## REQUIRED WORK:
Starting with the line that contains "Annotated regions visible", copy every remaining line of the data below exactly, the last one included.

## INFORMATION SHOWN:
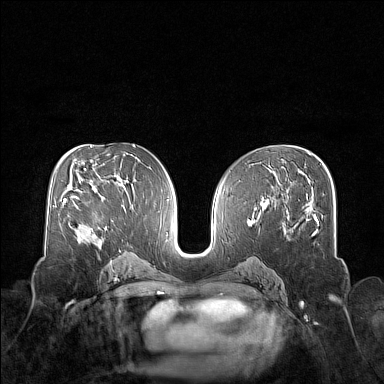
Breast MRI (dynamic contrast-enhanced), one axial slice; slice 83 of 160 in the series (ordered by position); dynamic contrast-enhanced series, time point 2 of 7 at this slice position (early post-contrast); 1.5 T; TE 1.8 ms, TR 5 ms; 1 mm slice thickness; 384 × 384 image matrix, field of view 340 × 340 mm. Female patient.
Annotated regions visible in this slice (semi-automatic segmentation, software-assisted and operator-edited):
- enhancing-tissue mask used for the functional tumour volume (all voxels passing the contrast-enhancement thresholds inside the analysis volume; usually the tumour): bounding box (x1, y1, x2, y2) in pixels: (75, 204, 92, 230)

## EXERCISE OUTPUT:
Annotated regions visible in this slice (semi-automatic segmentation, software-assisted and operator-edited):
- enhancing-tissue mask used for the functional tumour volume (all voxels passing the contrast-enhancement thresholds inside the analysis volume; usually the tumour): bounding box (x1, y1, x2, y2) in pixels: (75, 204, 92, 230)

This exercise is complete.